Twenty Five Years Ago Today
Twenty-five years ago today, the American space program came crashing to Earth in a horrible accident.
It seems like yesterday, but it was twenty-five years ago today that the Space Shuttle Challenger exploded 73 seconds after launch, killing all seven astronauts, including New Hampshire school teacher Christa McAuliffe, who would have been the first civilian to orbit the Earth.
When I first heard the news, I was walking out of a high school mid-term and eager to make my way home after the end of a half-day of school. When one of my classmates told me what happened, I didn’t believe it at first. The Space Shuttle ? Exploding ? Impossible. Then, I got out to my car and turned on the radio and the reality of the situation was made clear in seconds. It was gone, and so were the astronauts. I went straight home and spent the rest of the day watching television. This was in the day before cable news, so Americans were limited to what ABC, CBS, and NBC could give them and woke up the next morning to the tragedy played out on the front pages of America’s newspapers.
If you didn’t live through it, its hard to explain what it meant at the time. It was, in many ways, the mid-80s equivalent of September 11th — a national tragedy played out (mostly) live on television and a symbol of American might destroyed in the blink of an eye.
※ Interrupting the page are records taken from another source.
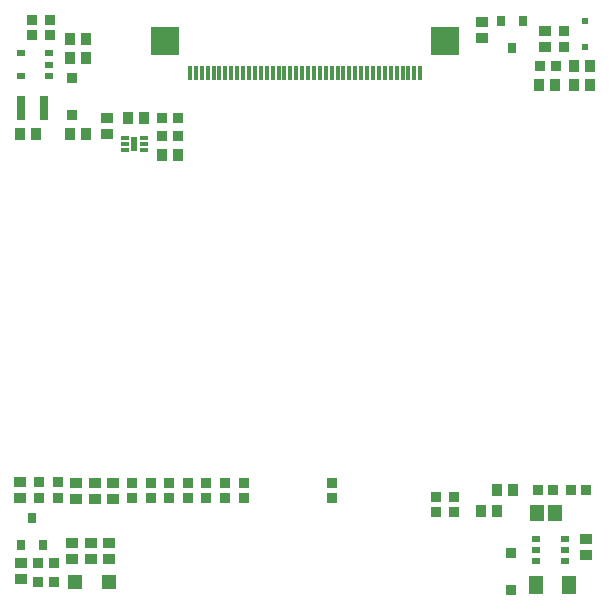
<source format=gtp>
G04*
G04 #@! TF.GenerationSoftware,Altium Limited,Altium Designer,19.0.11 (319)*
G04*
G04 Layer_Color=8421504*
%FSLAX44Y44*%
%MOMM*%
G71*
G01*
G75*
%ADD16R,0.8500X0.9500*%
%ADD17R,1.2000X1.2000*%
%ADD18R,1.2000X1.2000*%
%ADD19R,0.6000X0.6000*%
%ADD20R,0.9500X0.8500*%
%ADD21R,1.0000X0.9000*%
%ADD22R,0.6500X0.9500*%
%ADD23R,0.9000X1.0000*%
%ADD24R,0.8000X0.5500*%
%ADD25R,0.8000X2.0000*%
%ADD26R,0.9500X0.9000*%
%ADD27R,1.3000X1.4000*%
%ADD28R,1.2000X1.6500*%
%ADD29R,0.7000X0.3000*%
%ADD30R,0.5500X1.3100*%
%ADD31R,2.4000X2.4000*%
%ADD32R,0.3000X1.2000*%
D16*
X128750Y409250D02*
D03*
X141750D02*
D03*
X128750Y393500D02*
D03*
X141750D02*
D03*
X24000Y32250D02*
D03*
X37000D02*
D03*
X24000Y16500D02*
D03*
X37000D02*
D03*
X449000Y453000D02*
D03*
X462000D02*
D03*
X487750Y94000D02*
D03*
X474750D02*
D03*
X459750D02*
D03*
X446750D02*
D03*
D17*
X83600Y16500D02*
D03*
D18*
X55000D02*
D03*
D19*
X487000Y469500D02*
D03*
Y491500D02*
D03*
D20*
X376250Y88500D02*
D03*
Y75500D02*
D03*
X360500Y88500D02*
D03*
Y75500D02*
D03*
X272500Y100250D02*
D03*
Y87250D02*
D03*
X166250Y100000D02*
D03*
Y87000D02*
D03*
X197750Y100000D02*
D03*
Y87000D02*
D03*
X103250Y87000D02*
D03*
Y100000D02*
D03*
X150500Y100000D02*
D03*
Y87000D02*
D03*
X182000Y100000D02*
D03*
Y87000D02*
D03*
X24500Y100500D02*
D03*
Y87500D02*
D03*
X40250Y87500D02*
D03*
Y100500D02*
D03*
X134750Y87000D02*
D03*
Y100000D02*
D03*
X119000Y100000D02*
D03*
Y87000D02*
D03*
X469250Y482500D02*
D03*
Y469500D02*
D03*
X34000Y479250D02*
D03*
Y492250D02*
D03*
X18250Y479250D02*
D03*
Y492250D02*
D03*
D21*
X87500Y86750D02*
D03*
Y100250D02*
D03*
X71750Y86750D02*
D03*
Y100250D02*
D03*
X56000Y86750D02*
D03*
Y100250D02*
D03*
X8750Y100750D02*
D03*
Y87250D02*
D03*
X9000Y32000D02*
D03*
Y18500D02*
D03*
X52500Y35500D02*
D03*
Y49000D02*
D03*
X68250Y35500D02*
D03*
Y49000D02*
D03*
X453250Y469000D02*
D03*
Y482500D02*
D03*
X84000Y35500D02*
D03*
Y49000D02*
D03*
X399500Y490500D02*
D03*
Y477000D02*
D03*
X488000Y52750D02*
D03*
Y39250D02*
D03*
X82000Y395500D02*
D03*
Y409000D02*
D03*
D22*
X18500Y70750D02*
D03*
X28000Y47750D02*
D03*
X9000D02*
D03*
X425000Y468500D02*
D03*
X415500Y491500D02*
D03*
X434500D02*
D03*
D23*
X461250Y437250D02*
D03*
X447750D02*
D03*
X477500D02*
D03*
X491000D02*
D03*
X477500Y453000D02*
D03*
X491000D02*
D03*
X50500Y475750D02*
D03*
X64000D02*
D03*
X50500Y395250D02*
D03*
X64000D02*
D03*
X22000D02*
D03*
X8500D02*
D03*
X50500Y460000D02*
D03*
X64000D02*
D03*
X412000Y76000D02*
D03*
X398500D02*
D03*
X425500Y94000D02*
D03*
X412000D02*
D03*
X128500Y377750D02*
D03*
X142000D02*
D03*
X113250Y409250D02*
D03*
X99750D02*
D03*
D24*
X33250Y444750D02*
D03*
Y454250D02*
D03*
Y463750D02*
D03*
X9250D02*
D03*
Y444750D02*
D03*
X469500Y52750D02*
D03*
Y43250D02*
D03*
Y33750D02*
D03*
X445500D02*
D03*
Y43250D02*
D03*
Y52750D02*
D03*
D25*
X29000Y417500D02*
D03*
X9000D02*
D03*
D26*
X52500Y442750D02*
D03*
Y411250D02*
D03*
X424500Y40750D02*
D03*
Y9250D02*
D03*
D27*
X445750Y74750D02*
D03*
X461750D02*
D03*
D28*
X445500Y13250D02*
D03*
X473500D02*
D03*
D29*
X97250Y392250D02*
D03*
Y387250D02*
D03*
Y382250D02*
D03*
X113250D02*
D03*
Y387250D02*
D03*
Y392250D02*
D03*
D30*
X105250Y387250D02*
D03*
D31*
X131250Y474000D02*
D03*
X368250D02*
D03*
D32*
X152250Y447000D02*
D03*
X157250D02*
D03*
X162250D02*
D03*
X167250D02*
D03*
X172250D02*
D03*
X177250D02*
D03*
X182250D02*
D03*
X187250D02*
D03*
X192250D02*
D03*
X197250D02*
D03*
X202250D02*
D03*
X207250D02*
D03*
X212250D02*
D03*
X217250D02*
D03*
X222250D02*
D03*
X227250D02*
D03*
X232250D02*
D03*
X237250D02*
D03*
X242250D02*
D03*
X247250D02*
D03*
X252250D02*
D03*
X257250D02*
D03*
X262250D02*
D03*
X267250D02*
D03*
X272250D02*
D03*
X277250D02*
D03*
X282250D02*
D03*
X287250D02*
D03*
X292250D02*
D03*
X297250D02*
D03*
X302250D02*
D03*
X307250D02*
D03*
X312250D02*
D03*
X317250D02*
D03*
X322250D02*
D03*
X327250D02*
D03*
X332250D02*
D03*
X337250D02*
D03*
X342250D02*
D03*
X347250D02*
D03*
M02*

</source>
Later investigation would reveal incompetence, bad design, and bad decision making on the part of NASA. There would be a commission appointed to investigate the tragedy headed by Neil Armstrong. Changes would be made and we would be told that things were different; only to find out 17 years later, almost to the day, that this was not the case. But on that day, all that mattered was the fact that the American space program’s near-flawless reputation had been forever changed and that seven astronauts were dead.
President Reagan was supposed to have given the State of the Union address on the night of January 28th, 1986. Instead, he spoke from the Oval Office:
The poem that Reagan quoted in the final lines of the address is called High Flight and was written by George Magee, a pilot in the Royal Canadian Air Force during World War II. During the days after the Challenger disaster it acheived a new notoriety as it seemed to communicate what had happened in the skies above Florida:
Oh! I have slipped the surly bonds of Earth
And danced the skies on laughter-silvered wings;
Sunward I’ve climbed and joined the tumbling mirth of sun-split clouds,-and done a hundred things
You have not dreamed of wheeled and soared and swung
High in the sunlit silence. Hov’ring there,
I’ve chased the shouting wind along, and flung
My eager craft through footless falls of air…
Up, up the long, delirious, burning blue
I’ve topped the wind-swept heights with easy grace
Where never lark, nor eer eagle flew-
And, while with silent lifting mind I’ve trod
The high, untrespassed sanctity of space,
Put out my hand and touched the face of God.
I remember watching the speech as well as I remember the other events of that day. As he did on so many other occasions, Reagan found the right words to communicate what we were all thinking that night.